GDP growth in Canada is normally sedate and, barring a couple of oil producing regions, fairly predictable. But a year into the Covid-19 pandemic, and the general economic outlook has become as volatile as stocks.
In early March, the Organisation for Economic Cooperation and Development (OECD) upgraded its outlook for Canada’s GDP growth for 2021 by a full 1.2%. The upgrade alone is almost as large as the 1.6% growth the economy recorded in 2019, before the pandemic kicked in.
The past 12 months have been an economic yoyo. The economy contracted 8.9% in the second quarter of the year before surging 8.9% in the third. The OECD now expects Canada’s economy to grow 4.7% this year – about six times the average 0.76% year-on-year growth recorded between 1961 and 2020.
The OECD says the economy will grow by another 4% in 2022. To put this in context, China has set a loose annual growth target of 6%.
As lockdowns begin to lift around the country – they could be a thing of the past by summer as vaccinations speed up – consumers are tapping into an average of C$5,800 (US$4,700) in extra savings from the lockdowns, lower credit card balances and paid-down lines of credit to buy cars, appliances, clothes, smartphones, meals at restaurants and theatre tickets. Consumer credit reporting agency TransUnion says consumer credit activity picked up in Q4 2020, and mortgages and car loans both went up.
The Bank of Canada says all this extra spending could amount to C$4bn every quarter up to the end of this year and early into 2022, and help bring back tens of thousands of jobs, allowing more people to spend more. A virtuous cycle.
Canadians may get a helping hand from their neighbours to the south
All the money from government stimulus has not only helped people make it through the more difficult economic times but is also likely to supercharge spending going forward.
And Canadians may get a helping hand from their neighbours to the south. Much of the OECD’s upward revision is a result of the massive US$1.9 trillion stimulus package that the US president Joe Biden signed into law on 11 March 2021. Some of that money will necessarily make its way into Canada, particularly when the borders open – the longest undefended land border in the world has been shut down for the length of the pandemic.
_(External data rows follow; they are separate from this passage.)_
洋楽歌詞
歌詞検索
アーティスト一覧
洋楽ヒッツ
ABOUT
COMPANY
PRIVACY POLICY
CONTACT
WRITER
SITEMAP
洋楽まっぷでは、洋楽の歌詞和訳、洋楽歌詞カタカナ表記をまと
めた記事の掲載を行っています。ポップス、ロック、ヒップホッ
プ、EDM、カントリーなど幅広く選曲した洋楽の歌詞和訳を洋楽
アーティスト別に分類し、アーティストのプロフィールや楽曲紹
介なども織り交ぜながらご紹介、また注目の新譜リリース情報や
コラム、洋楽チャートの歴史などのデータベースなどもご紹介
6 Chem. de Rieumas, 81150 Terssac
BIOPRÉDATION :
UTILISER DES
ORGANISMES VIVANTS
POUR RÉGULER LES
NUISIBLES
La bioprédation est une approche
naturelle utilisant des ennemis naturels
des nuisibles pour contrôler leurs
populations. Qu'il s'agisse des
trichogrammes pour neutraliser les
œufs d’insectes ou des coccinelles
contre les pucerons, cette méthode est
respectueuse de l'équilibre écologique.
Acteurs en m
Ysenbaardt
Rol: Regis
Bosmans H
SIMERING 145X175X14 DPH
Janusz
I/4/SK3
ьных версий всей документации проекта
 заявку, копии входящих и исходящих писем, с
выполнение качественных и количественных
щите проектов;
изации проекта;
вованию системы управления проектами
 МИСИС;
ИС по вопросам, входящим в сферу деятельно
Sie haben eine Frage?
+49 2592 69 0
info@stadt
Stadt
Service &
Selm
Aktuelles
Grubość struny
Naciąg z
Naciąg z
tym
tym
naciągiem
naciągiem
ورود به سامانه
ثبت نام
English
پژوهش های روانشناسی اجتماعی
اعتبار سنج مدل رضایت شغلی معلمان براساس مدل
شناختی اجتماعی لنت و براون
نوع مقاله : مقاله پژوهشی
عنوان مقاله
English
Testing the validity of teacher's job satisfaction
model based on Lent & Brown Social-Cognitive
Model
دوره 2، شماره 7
Other rich economies, at least those with the resources to get enough vaccines to lift lockdowns fairly soon, also expect consumers to come out in droves.
In the UK, confidence in the economy hit a 12-month high in February, according to payments card business Barclaycard. Consumer spending in the UK fell 13.8% year on year in February 2021 and 16% a month earlier, but consumers have managed to save a lot of money during the lockdowns and now plan to treat themselves. Retail sales rose 1% in February, according to the British Retail Consortium and KPMG.
In the US, consumer spending jumped 2.4% in January, according to the Commerce Department. And that was before the passage of the president’s gargantuan recovery package.
However, there are some potential pitfalls ahead for Canada and its peers.
Government financial support is tapering off and the job market is not back to full strength yet. Lender deferrals, such as postponed mortgage or credit card payments, are coming to an end. Interest rates won’t stay ultra-low forever. Canadians may also find that they like having extra savings more than spending them.
Even as the economy comes roaring back, these danger areas could prove problematic and turn the unusual short-term volatility into a long-term economic reality.